[begin DATA SHOWN]

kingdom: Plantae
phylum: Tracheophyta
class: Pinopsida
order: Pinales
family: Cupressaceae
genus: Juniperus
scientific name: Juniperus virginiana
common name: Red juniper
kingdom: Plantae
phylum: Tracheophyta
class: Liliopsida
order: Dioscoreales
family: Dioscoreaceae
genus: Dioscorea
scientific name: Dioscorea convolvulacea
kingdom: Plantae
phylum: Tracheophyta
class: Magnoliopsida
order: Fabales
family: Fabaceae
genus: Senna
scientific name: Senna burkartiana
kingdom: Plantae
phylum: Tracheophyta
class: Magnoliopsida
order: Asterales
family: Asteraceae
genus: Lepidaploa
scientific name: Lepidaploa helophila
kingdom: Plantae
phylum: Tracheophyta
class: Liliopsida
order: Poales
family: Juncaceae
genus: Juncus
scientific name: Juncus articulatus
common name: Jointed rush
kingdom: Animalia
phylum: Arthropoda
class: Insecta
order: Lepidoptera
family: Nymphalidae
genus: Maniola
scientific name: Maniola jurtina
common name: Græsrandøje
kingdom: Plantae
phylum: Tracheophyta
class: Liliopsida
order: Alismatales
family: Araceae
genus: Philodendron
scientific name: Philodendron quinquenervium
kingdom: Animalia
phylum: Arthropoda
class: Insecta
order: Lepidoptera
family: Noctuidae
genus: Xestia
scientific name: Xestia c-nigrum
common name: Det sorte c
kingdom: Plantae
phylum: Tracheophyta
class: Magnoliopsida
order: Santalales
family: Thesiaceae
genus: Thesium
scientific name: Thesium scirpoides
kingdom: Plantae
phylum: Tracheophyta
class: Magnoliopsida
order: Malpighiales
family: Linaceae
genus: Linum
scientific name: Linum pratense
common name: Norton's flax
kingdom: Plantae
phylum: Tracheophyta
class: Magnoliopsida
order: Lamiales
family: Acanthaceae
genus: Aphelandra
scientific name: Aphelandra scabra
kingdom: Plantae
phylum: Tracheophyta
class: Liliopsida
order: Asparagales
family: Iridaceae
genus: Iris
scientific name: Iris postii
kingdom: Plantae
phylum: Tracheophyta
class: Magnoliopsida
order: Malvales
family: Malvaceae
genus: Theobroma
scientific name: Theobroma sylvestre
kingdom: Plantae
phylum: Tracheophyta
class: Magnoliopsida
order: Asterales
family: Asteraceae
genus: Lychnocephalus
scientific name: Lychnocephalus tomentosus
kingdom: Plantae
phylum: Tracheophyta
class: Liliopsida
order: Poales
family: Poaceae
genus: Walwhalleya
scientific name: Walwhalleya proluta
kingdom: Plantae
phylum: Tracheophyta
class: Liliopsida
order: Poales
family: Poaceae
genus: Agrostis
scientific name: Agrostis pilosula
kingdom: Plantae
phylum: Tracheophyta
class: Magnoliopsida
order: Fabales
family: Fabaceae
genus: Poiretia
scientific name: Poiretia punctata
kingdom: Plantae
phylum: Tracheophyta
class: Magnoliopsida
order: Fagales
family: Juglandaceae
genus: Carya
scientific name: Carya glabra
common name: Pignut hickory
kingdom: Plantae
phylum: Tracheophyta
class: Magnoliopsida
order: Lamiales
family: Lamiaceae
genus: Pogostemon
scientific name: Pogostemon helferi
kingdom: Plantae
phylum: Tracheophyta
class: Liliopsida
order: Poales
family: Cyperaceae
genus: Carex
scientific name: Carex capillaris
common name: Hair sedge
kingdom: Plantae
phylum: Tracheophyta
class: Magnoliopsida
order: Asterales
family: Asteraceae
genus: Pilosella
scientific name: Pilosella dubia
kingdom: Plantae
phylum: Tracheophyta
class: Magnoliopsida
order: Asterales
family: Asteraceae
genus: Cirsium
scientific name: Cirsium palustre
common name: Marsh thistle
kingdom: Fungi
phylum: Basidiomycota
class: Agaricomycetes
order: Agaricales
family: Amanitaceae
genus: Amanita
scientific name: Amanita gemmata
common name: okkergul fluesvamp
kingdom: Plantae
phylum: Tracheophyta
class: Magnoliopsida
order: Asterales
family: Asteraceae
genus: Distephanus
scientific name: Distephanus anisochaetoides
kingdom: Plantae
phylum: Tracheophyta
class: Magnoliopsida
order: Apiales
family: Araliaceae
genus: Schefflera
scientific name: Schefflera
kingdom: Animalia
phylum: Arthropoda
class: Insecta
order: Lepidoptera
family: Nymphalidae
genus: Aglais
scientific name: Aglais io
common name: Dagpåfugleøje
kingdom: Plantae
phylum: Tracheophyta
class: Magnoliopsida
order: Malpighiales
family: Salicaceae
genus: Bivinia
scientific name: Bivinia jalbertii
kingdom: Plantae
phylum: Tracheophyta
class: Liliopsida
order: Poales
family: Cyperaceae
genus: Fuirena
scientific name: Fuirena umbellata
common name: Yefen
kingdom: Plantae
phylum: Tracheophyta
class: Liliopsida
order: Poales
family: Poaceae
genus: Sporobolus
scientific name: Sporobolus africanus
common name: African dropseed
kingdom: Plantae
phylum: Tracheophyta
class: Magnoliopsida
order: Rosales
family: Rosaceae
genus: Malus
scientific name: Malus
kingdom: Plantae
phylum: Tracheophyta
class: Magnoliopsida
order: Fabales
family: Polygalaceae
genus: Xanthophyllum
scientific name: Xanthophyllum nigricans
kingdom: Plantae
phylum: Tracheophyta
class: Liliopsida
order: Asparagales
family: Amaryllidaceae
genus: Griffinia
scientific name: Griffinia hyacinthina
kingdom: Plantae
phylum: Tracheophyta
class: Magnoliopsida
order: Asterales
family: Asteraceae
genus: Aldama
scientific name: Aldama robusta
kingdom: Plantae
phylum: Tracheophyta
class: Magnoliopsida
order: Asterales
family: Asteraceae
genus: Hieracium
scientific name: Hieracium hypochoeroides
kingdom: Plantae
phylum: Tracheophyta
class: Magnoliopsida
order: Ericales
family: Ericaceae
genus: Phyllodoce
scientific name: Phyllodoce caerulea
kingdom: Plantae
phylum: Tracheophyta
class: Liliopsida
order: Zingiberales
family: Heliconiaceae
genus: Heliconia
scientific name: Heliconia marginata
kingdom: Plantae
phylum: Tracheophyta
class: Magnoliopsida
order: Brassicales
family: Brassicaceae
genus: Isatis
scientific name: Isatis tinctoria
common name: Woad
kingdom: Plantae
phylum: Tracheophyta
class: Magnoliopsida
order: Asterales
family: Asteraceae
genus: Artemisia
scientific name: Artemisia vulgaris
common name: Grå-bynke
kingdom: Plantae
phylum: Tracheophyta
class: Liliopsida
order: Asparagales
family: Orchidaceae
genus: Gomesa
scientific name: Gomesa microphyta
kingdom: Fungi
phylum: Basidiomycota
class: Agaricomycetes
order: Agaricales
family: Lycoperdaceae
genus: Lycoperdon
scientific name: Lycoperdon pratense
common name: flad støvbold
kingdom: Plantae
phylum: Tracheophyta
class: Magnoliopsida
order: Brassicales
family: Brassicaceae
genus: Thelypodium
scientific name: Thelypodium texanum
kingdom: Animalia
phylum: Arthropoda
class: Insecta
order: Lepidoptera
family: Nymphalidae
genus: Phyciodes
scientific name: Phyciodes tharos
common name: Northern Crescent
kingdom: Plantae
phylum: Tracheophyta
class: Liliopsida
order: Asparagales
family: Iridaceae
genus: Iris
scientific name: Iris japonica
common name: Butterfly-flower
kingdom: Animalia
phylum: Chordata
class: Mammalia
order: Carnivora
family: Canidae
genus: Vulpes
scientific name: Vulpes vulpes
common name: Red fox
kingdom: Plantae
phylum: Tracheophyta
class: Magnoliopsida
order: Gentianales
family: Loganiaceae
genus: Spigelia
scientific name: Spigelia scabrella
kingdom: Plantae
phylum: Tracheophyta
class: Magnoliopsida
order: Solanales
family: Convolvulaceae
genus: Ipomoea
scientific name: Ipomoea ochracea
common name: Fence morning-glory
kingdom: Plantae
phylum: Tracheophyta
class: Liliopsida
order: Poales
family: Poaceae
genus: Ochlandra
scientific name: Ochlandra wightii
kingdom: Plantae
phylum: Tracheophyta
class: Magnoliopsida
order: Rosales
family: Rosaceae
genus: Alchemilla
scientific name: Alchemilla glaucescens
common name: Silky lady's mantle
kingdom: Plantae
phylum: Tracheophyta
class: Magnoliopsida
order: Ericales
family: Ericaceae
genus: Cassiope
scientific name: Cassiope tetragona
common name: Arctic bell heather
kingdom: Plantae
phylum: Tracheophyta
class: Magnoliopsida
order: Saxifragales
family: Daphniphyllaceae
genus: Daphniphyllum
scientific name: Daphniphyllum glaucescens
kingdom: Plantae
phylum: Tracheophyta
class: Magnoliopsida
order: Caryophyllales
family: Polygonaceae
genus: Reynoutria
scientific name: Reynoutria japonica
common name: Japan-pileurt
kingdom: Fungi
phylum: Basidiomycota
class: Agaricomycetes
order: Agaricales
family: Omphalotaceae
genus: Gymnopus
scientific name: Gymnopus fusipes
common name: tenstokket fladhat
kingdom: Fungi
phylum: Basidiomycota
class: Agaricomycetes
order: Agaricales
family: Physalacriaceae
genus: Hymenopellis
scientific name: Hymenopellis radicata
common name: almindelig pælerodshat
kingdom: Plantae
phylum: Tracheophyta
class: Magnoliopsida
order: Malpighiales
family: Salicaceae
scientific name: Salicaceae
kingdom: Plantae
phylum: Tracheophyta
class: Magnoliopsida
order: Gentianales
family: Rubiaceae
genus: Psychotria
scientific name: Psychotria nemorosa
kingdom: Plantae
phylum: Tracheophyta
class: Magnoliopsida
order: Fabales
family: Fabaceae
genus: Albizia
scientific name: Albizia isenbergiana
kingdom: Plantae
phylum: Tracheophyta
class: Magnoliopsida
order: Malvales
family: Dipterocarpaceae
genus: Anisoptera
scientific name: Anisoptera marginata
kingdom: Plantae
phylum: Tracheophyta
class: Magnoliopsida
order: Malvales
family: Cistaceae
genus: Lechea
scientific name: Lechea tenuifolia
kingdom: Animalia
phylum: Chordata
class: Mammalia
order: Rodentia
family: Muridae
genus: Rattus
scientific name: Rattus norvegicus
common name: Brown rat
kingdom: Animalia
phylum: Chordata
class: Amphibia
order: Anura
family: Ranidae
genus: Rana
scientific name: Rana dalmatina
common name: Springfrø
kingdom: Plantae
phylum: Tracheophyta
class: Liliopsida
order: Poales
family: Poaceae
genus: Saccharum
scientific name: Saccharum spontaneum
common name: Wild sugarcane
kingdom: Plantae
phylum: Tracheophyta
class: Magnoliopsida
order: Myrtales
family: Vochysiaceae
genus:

[end DATA SHOWN]

THE REQUEST:
Copy, word for word, the part of the items that opens with the line containing "family: Acanthaceae" and closes with the line containing "genus: Agrostis". Include both of those lines.

THE REPLY:
family: Acanthaceae
genus: Aphelandra
scientific name: Aphelandra scabra
kingdom: Plantae
phylum: Tracheophyta
class: Liliopsida
order: Asparagales
family: Iridaceae
genus: Iris
scientific name: Iris postii
kingdom: Plantae
phylum: Tracheophyta
class: Magnoliopsida
order: Malvales
family: Malvaceae
genus: Theobroma
scientific name: Theobroma sylvestre
kingdom: Plantae
phylum: Tracheophyta
class: Magnoliopsida
order: Asterales
family: Asteraceae
genus: Lychnocephalus
scientific name: Lychnocephalus tomentosus
kingdom: Plantae
phylum: Tracheophyta
class: Liliopsida
order: Poales
family: Poaceae
genus: Walwhalleya
scientific name: Walwhalleya proluta
kingdom: Plantae
phylum: Tracheophyta
class: Liliopsida
order: Poales
family: Poaceae
genus: Agrostis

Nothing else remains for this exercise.